EN FRANCE, on n’étale pas son argent, on évite même d’en parler. Seul un malotru aurait l’idée de vous demander : « Combien gagnez-vous ? » Les raisons de ce tabou remontent, paraît-il, très loin dans le temps. Elles tiendraient à la double influence du catholicisme et du marxisme, mais aussi à l’origine rurale d’une majorité de familles françaises qui avaient l’habitude de dissimuler leurs louis d’or…

L’argent est cependant partout, et dans toutes les têtes. C’est, avec le sexe, l’un des mots les plus déclinés en argot français. Fric, pognon, thune, pèze, pépètes… Tout est bon pour toucher au grisbi. Oseille, blé, avoine, biscuit, cacahouètes… Le Français a toujours l’eau à la bouche, surtout s’il est sans un radis.

L’argent, ce flemmard, dort parfois à la banque, mais le plus souvent on le fait travailler. Quitte à le jeter par la fenêtre s’il brûle les doigts. Gouverner le monde ne l’empêche pas d’être très négatif : il ne tombe pas du ciel, ne pousse pas dans les arbres, ne fait pas le bonheur, n’a pas d’odeur (même si, comme disait Tristan Bernard, « à partir d’un million, il commence à se faire sentir »).
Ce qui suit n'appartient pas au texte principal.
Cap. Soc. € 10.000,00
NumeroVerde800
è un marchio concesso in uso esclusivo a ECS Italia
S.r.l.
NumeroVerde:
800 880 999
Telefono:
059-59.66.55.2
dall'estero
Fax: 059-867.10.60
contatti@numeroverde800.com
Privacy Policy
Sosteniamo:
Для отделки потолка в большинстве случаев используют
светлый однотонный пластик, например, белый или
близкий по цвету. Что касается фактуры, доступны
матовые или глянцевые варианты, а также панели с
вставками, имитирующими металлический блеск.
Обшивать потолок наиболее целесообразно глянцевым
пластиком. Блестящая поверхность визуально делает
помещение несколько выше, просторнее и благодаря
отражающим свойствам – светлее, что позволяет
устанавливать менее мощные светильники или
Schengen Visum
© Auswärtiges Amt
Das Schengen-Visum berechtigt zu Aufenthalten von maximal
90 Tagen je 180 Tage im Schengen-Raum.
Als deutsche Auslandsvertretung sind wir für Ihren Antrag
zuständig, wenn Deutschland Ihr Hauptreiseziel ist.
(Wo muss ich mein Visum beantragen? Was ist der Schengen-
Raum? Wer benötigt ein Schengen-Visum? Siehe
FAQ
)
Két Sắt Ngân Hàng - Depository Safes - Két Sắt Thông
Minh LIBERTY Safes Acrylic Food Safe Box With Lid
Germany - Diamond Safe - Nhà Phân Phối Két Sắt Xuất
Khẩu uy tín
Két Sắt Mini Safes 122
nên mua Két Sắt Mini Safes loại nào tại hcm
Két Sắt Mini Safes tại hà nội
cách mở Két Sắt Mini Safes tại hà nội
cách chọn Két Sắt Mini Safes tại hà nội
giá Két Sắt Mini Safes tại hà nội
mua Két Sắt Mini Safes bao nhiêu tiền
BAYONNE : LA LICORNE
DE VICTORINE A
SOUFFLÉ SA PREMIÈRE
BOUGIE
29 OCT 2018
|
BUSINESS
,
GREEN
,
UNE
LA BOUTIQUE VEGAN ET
Les loteries, par tirage ou grattage, n’ont jamais attiré autant de Français. Les jeux d’argent et de hasard représentent désormais près de 11 % des dépenses liées aux loisirs et à la culture. Ne parlez pas de bitcoins à ces nababs potentiels : ils n’ont que faire d’une monnaie insaisissable, sans cours légal. Ils rêvent de valises pleines de billets et, plus concrètement, de virements à sept, huit ou neuf chiffres, transformables en villas, yachts, voitures de sport et autres fantaisies sonnantes et trébuchantes. Pas de cryptomachins, mais du liquide bien solide.